Notes: Martinez wasn’t the only pitcher with a rough day.  Giovanny Gallegos allowed two runs (well, was charged with two, as Alex Reyes allowed one of his inherited runners to score) in 1.1 innings.  Those were the first runs Gallegos had on his record since April 20, seven appearances ago, so I think we can just chalk it up to an off day.  The problem with a pitcher like Gallegos, who comes into key situations, is that an off day can prove fatal to win chances….Alex Reyes had a dominant ninth, striking out the side.  However, he came into the game in the eighth, where he walked the first batter he faced (Trevor Story, which, OK) and allowed a single to Charlie Blackmon that plated two….Paul DeJong had two hits and walked twice while not striking out once and stole two bases.  That might be the best all around game he’s ever had as a Cardinal….every Cardinal starting position player had at least one hit.

Sunday (2-0 win)

Hero: Adam Wainwright.  8 1/3 scoreless innings is always impressive from Uncle Charlie.  We might wonder about how Martinez and Yadier Molina mesh, but there’s no doubt the melding of Waino and Yadi is a wonder to behold.
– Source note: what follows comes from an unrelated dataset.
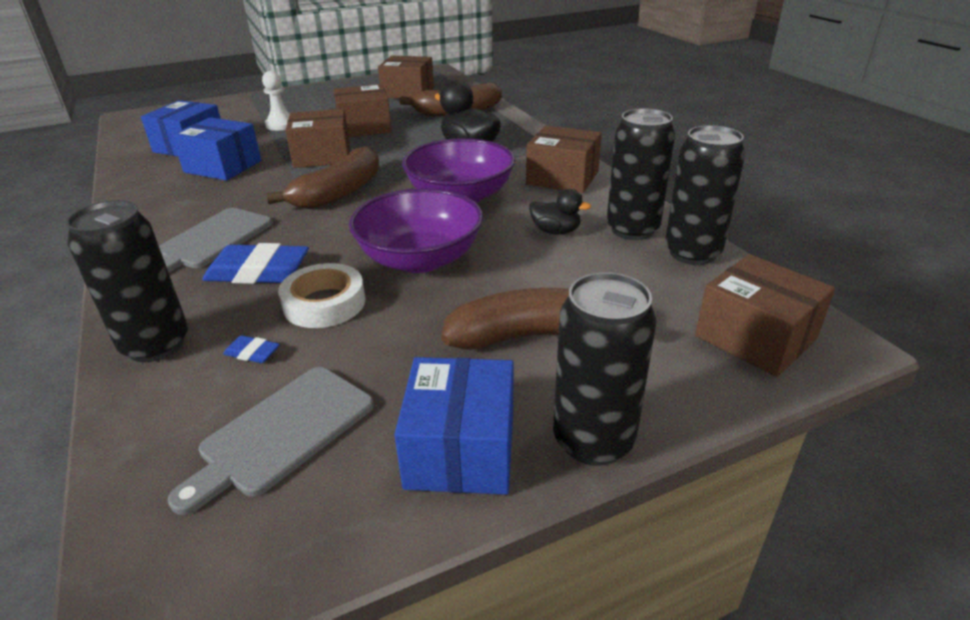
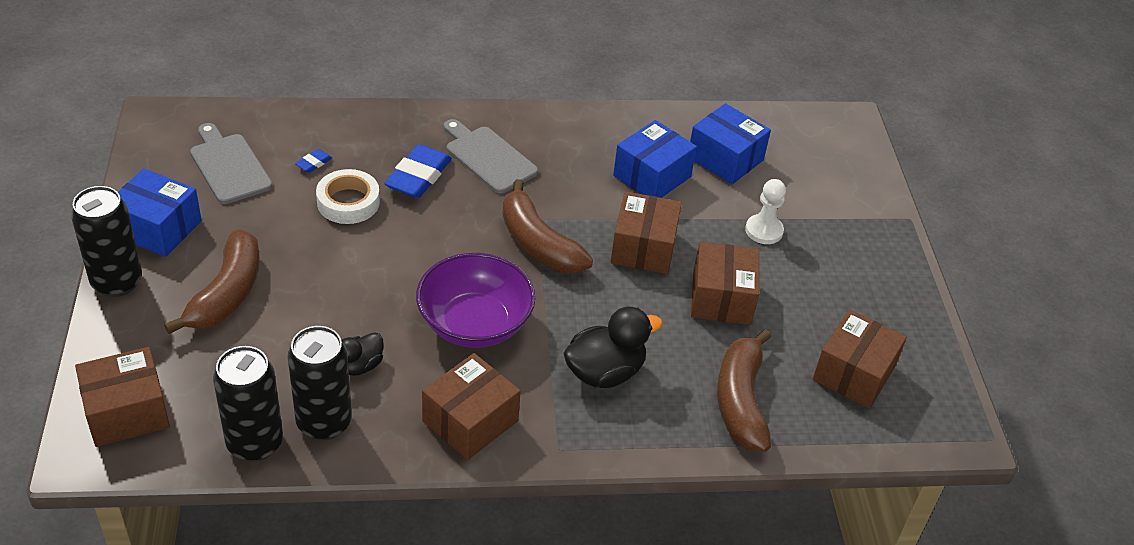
camera: 105 degrees right, 10 degrees up
black can [66,200,188,362] -> none
purple bowl [349,188,483,273] -> none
Goat: It almost was Mike Shildt here, except the rules don’t allow it and things worked out.  Still, letting Wainwright start the ninth at 99 pitches was probably defensible.  Leaving him in after he gave up a single was less so.  Anyway, Tommy Edman went 0-4 so we’ll go with him.  Paul DeJong also went 0-4, but you know we have that leadoff-man-breaks-ties informal rule.  Besides, it’s a rare day when Edman doesn’t get on base.
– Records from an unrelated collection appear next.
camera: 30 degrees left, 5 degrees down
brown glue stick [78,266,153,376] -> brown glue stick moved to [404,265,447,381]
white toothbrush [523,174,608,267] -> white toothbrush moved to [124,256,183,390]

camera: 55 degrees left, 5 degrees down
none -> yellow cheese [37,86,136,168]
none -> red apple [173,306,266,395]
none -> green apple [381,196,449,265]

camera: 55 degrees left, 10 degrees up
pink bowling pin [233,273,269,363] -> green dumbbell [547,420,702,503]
Notes: Nolan Arenado gave the Cardinals all the runs they wound up needing with a home run in the first.  You knew at some point he was going to get his former team that way….Ryan Helsley got put in a very high leverage moment and, after walking the first man he faced, got the double play that got him his second career save….two hits and an insurance RBI from Yadier Molina, who I’m still very surprised took 11 days to come back instead of the minimum 10.